After that night, Stacey’s stability was shattered. She moved from city to city, trying to forget what happened, but being reminded every time she saw him on television. In desperation, she finally moved to Spain in 1989. He wasn’t as well-known in Europe, and she hoped this would give her the peace she so desperately needed.
"I thought, ‘ I don’t have to see him on television. I don’t have to see those commercials,” she told me. “I left my career, my friends, my family.”
Stacey learned the language, built a new career, got married, and tried to put it all behind her. She doesn’t recall ever seeing or hearing any news coverage of former Temple University employee Andrea Constand’s drugging and sexually allegations against him when she went to the police in 2005.

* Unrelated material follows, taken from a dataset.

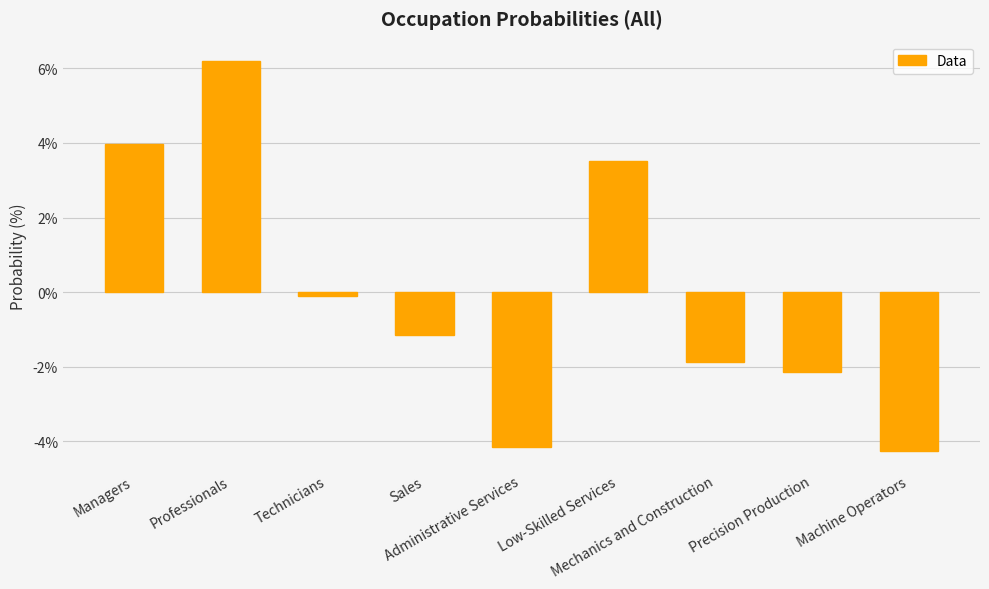

True or false: the data shows 4.0 at Managers.

True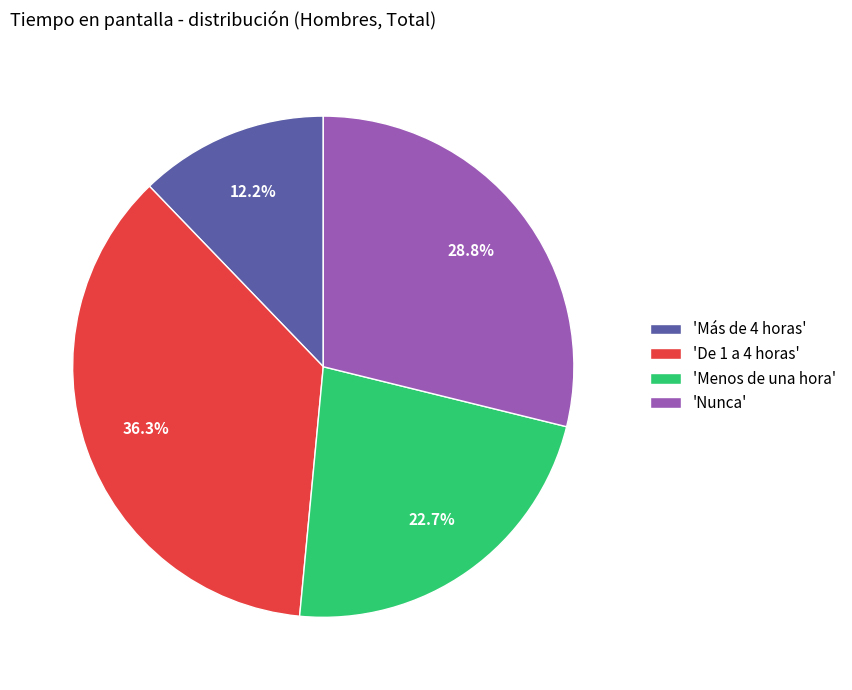

To the nearest percent, what is the average slice percentage?

25%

But when the scandal exploded into the news again in the fall of 2014, and more and more women began revealing they’d been Cosby had drugged and sexually assaulted them as well, friends she’d told over the years began sending her messages urging her to come forward. After Cosby was arrested for Constand’s assault on December 30, 2015, she finally contacted detectives on the case and agreed to be a so-called 404b corroborating witness. The judge ended up allowing only one other victim to testify at the first trial, and five at the second, but she wasn’t one of the ones chosen.
When news of Cosby’s conviction reached her, she knew she had to attend his sentencing, for her own sense of justice, and maybe some closure, too. Both days, she sat in the courtroom with fellow Cosby survivors Lise Lotte-Lublin, Chelan Lasha, and former supermodel Janice Dickinson, all of whom testified at the second trial. I remember sitting behind them and wondering who she was.
I found out at the victims' press conference, which was held a few blocks from the courthouse in Norristown, Pa. Finally speaking out publicly was “liberating,” she told me. So was his prison sentence. “With him behind bars, I feel safer."
Still, much of that night remains missing from her memory. Did he put something in her glass of wine at the restaurant? Or in her food? Like so many of the other Cosby survivors, she realizes she’ll probably never get that answers to those questions. And, like so many of them, she knows she just has to live with that.
Once Stacey found her voice, though, nothing was going to stop her from using it. After my book came out, The [London] Times Magazine published a lengthy interview with her. She also recently appeared in Kamau Bell’s docuseries We Need to Talk About Cosby and a Q and A after its debut at the Sundance Film Festival.
More important to her than the media attention, though, is raising awareness, through speaking engagements and teaching classes, about abuse of power, removing statutes of limitation on sexual assault and rape for both children and adults, and defining consent, issues that are all near and dear to her heart.
She intends to touch on all of these subjects tonight, when she will be the keynote speaker at the NWA Center for Sexual Assault’s Voices 2022 Gala in Springdale, Arkansas, not far from where she grew up and where she still spends part of each year.
“I am very passionate about using my voice for others to learn from my experiences,” she told me, and wants everyone, not just fellow sexual abuse survivors, to know “that is it never too late to use theirs.”
I’m certain this won’t be the last we hear from her.
Stacey is an awesome advocate for change!